• EXERCISE BRIEF: Your answer must be the lines from the one containing "389 189 30.68" through the last line of the records below, copied exactly, with the pictures left out.
Top of AVAILABLE DATA
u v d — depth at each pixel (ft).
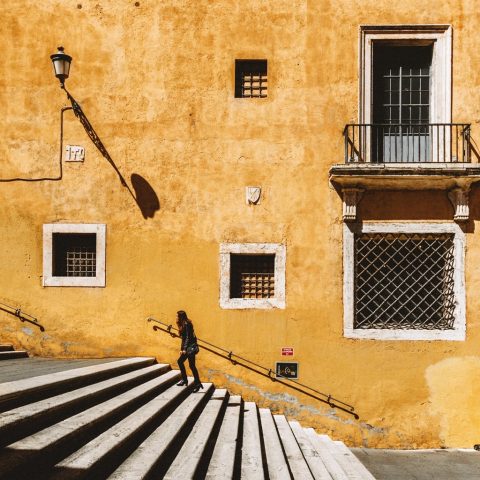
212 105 31.55
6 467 11.51
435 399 29.91
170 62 31.71
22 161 31.42
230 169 31.32
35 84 31.68
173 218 31.22
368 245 31.53
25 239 31.17
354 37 31.37
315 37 31.48
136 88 31.71
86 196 31.35
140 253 31.14
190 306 30.89
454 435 29.73
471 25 31.14
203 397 25.98
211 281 30.94
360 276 31.24
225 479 16.15
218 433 21.54
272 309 30.68
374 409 30.04
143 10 31.86
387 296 31.30
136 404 21.07
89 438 15.92
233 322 30.73
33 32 31.78
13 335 30.86
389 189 30.68
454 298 30.40
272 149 31.32
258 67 32.19
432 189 30.55
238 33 31.65
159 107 31.60
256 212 31.12
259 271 31.60
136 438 17.26
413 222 30.55
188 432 20.31
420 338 30.12
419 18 31.24
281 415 29.84
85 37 31.81
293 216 30.99
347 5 31.48
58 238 31.83
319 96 31.35
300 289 30.68
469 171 28.81
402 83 32.12
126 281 31.07
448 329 30.37
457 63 31.04
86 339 30.83
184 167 31.40
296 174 31.14
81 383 20.40
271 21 31.63
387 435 29.91
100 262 31.09
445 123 30.27
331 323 30.48
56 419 16.01
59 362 27.71
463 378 29.94
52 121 31.58
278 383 30.40
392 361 30.14
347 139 30.25
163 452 16.46
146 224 31.22
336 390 30.25
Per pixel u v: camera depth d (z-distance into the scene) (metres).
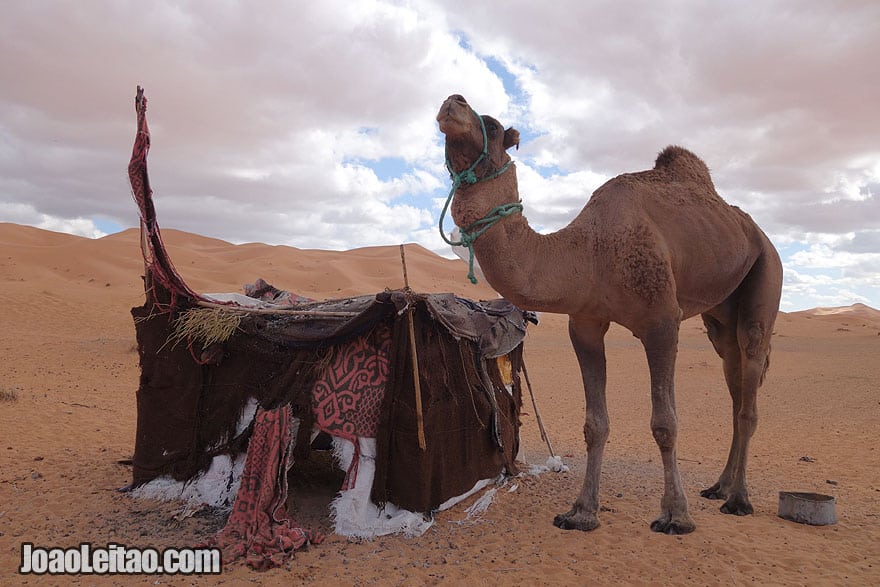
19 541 5.66
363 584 4.92
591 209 6.01
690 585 4.93
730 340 7.41
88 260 52.22
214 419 6.71
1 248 52.09
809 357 29.31
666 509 6.08
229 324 6.52
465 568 5.25
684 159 6.86
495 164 5.16
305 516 6.54
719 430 13.30
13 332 25.80
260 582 4.92
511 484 7.90
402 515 6.20
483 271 5.34
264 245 88.06
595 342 6.33
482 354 7.50
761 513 6.84
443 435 6.73
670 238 5.97
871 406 15.62
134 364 19.62
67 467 8.14
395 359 6.32
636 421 14.43
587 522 6.15
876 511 7.09
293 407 6.32
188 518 6.30
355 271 65.56
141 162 6.07
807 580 5.02
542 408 16.25
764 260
Bottom of AVAILABLE DATA
• TASK OUTPUT:
389 189 30.68
454 298 30.40
272 149 31.32
258 67 32.19
432 189 30.55
238 33 31.65
159 107 31.60
256 212 31.12
259 271 31.60
136 438 17.26
413 222 30.55
188 432 20.31
420 338 30.12
419 18 31.24
281 415 29.84
85 37 31.81
293 216 30.99
347 5 31.48
58 238 31.83
319 96 31.35
300 289 30.68
469 171 28.81
402 83 32.12
126 281 31.07
448 329 30.37
457 63 31.04
86 339 30.83
184 167 31.40
296 174 31.14
81 383 20.40
271 21 31.63
387 435 29.91
100 262 31.09
445 123 30.27
331 323 30.48
56 419 16.01
59 362 27.71
463 378 29.94
52 121 31.58
278 383 30.40
392 361 30.14
347 139 30.25
163 452 16.46
146 224 31.22
336 390 30.25
Per pixel u v: camera depth d (z-distance into the scene) (metres).
19 541 5.66
363 584 4.92
591 209 6.01
690 585 4.93
730 340 7.41
88 260 52.22
214 419 6.71
1 248 52.09
809 357 29.31
666 509 6.08
229 324 6.52
465 568 5.25
684 159 6.86
495 164 5.16
305 516 6.54
719 430 13.30
13 332 25.80
260 582 4.92
511 484 7.90
402 515 6.20
483 271 5.34
264 245 88.06
595 342 6.33
482 354 7.50
761 513 6.84
443 435 6.73
670 238 5.97
871 406 15.62
134 364 19.62
67 467 8.14
395 359 6.32
636 421 14.43
587 522 6.15
876 511 7.09
293 407 6.32
188 518 6.30
355 271 65.56
141 162 6.07
807 580 5.02
542 408 16.25
764 260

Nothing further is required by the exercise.